Mr. Sreenivasan inquired about the demographics of those students, some 319,000 in public schools, staying behind—in response to which Ms. Cotto responded that 30% have special needs, or about twice the average of the U.S. mainland. One can appreciate immediately the disparate fiscal and human implications—for Puerto Rico’s hopes for recovery—and for its fiscal future. And she asked about the equity in the process for determining which schools would close, reminding us of Detroit Emergency Manager Kevin Orr’s recognition that any final plan of debt adjustment for Detroit to exit the largest chapter 9 municipal bankruptcy in the nation’s history would require a perception that the public schools were competitive with surrounding jurisdictions.

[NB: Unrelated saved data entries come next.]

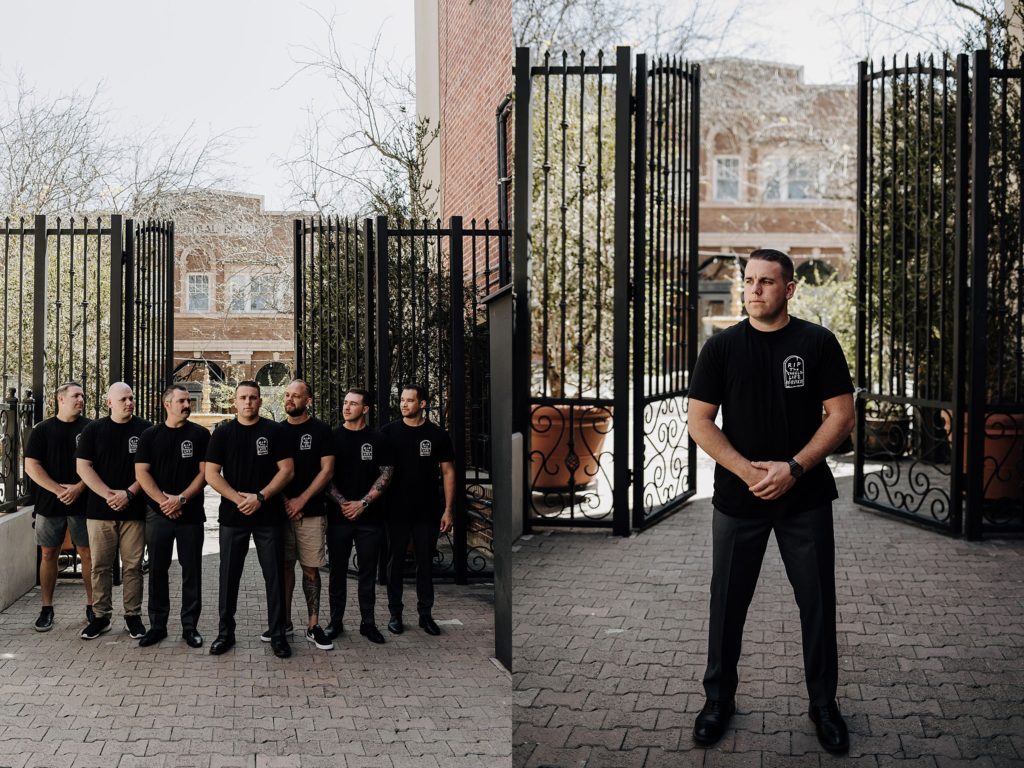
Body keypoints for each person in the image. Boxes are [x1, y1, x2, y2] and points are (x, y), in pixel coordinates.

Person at [687, 249, 855, 754]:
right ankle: (718, 701)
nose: (754, 289)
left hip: (805, 499)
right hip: (738, 502)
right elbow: (699, 421)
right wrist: (747, 471)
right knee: (727, 604)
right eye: (749, 281)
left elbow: (840, 416)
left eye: (766, 281)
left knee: (817, 602)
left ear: (789, 289)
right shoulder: (720, 348)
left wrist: (795, 468)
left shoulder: (818, 343)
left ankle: (823, 706)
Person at [204, 381, 294, 658]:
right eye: (243, 397)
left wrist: (261, 497)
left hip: (268, 515)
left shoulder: (274, 431)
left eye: (253, 397)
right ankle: (225, 634)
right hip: (233, 516)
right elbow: (211, 474)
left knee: (274, 576)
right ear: (234, 402)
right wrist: (238, 499)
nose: (248, 402)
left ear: (260, 401)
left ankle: (278, 634)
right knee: (228, 576)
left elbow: (287, 470)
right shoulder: (222, 433)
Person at [134, 384, 210, 648]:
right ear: (167, 404)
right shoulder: (149, 435)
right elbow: (142, 472)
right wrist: (163, 501)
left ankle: (190, 627)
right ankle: (157, 626)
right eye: (181, 401)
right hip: (158, 515)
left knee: (192, 571)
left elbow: (205, 473)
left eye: (188, 400)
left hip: (190, 515)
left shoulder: (200, 434)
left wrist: (182, 499)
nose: (187, 405)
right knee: (157, 569)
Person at [75, 382, 152, 641]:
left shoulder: (145, 430)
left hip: (134, 509)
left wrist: (128, 493)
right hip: (99, 510)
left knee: (133, 566)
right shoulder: (93, 430)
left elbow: (149, 470)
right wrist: (109, 494)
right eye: (123, 400)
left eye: (131, 398)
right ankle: (100, 617)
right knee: (100, 566)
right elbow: (84, 468)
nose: (129, 403)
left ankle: (133, 616)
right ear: (109, 403)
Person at [381, 384, 455, 636]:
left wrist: (448, 509)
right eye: (402, 400)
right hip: (396, 510)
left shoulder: (437, 435)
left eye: (410, 400)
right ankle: (395, 614)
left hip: (427, 511)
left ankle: (426, 615)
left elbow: (448, 472)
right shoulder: (388, 433)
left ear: (422, 404)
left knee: (425, 563)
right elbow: (380, 474)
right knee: (395, 563)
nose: (404, 404)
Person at [24, 382, 93, 631]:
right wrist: (57, 489)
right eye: (76, 395)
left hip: (83, 501)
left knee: (87, 554)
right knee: (48, 554)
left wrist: (77, 488)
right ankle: (46, 608)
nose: (81, 399)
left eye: (82, 395)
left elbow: (96, 465)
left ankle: (92, 607)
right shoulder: (42, 430)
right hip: (49, 503)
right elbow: (31, 465)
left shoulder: (90, 428)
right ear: (60, 399)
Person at [326, 388, 393, 645]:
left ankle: (368, 623)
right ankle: (335, 622)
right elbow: (325, 476)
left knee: (368, 572)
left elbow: (386, 474)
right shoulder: (331, 437)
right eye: (345, 403)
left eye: (353, 404)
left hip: (370, 518)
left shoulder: (378, 438)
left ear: (365, 409)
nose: (346, 407)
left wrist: (363, 503)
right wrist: (345, 504)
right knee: (337, 572)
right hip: (339, 517)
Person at [277, 379, 335, 651]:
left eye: (296, 396)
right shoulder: (275, 431)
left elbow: (327, 471)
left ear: (308, 401)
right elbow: (272, 473)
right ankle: (284, 622)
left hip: (311, 513)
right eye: (287, 395)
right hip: (282, 513)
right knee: (285, 567)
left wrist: (301, 500)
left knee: (311, 569)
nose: (290, 399)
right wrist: (288, 501)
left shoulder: (321, 431)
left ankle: (313, 625)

Ms. Cotto noted that the bulk of public school closures in Puerto Rico will be in rural areas, noting that along the north coast of the island, some muncipios will experience closures of nearly half their public schools—creating a risk of an increasing number of young Americans losing access to public education—and a risk to local tax bases. Several other municipalities will see 44 to 46% of its schools close.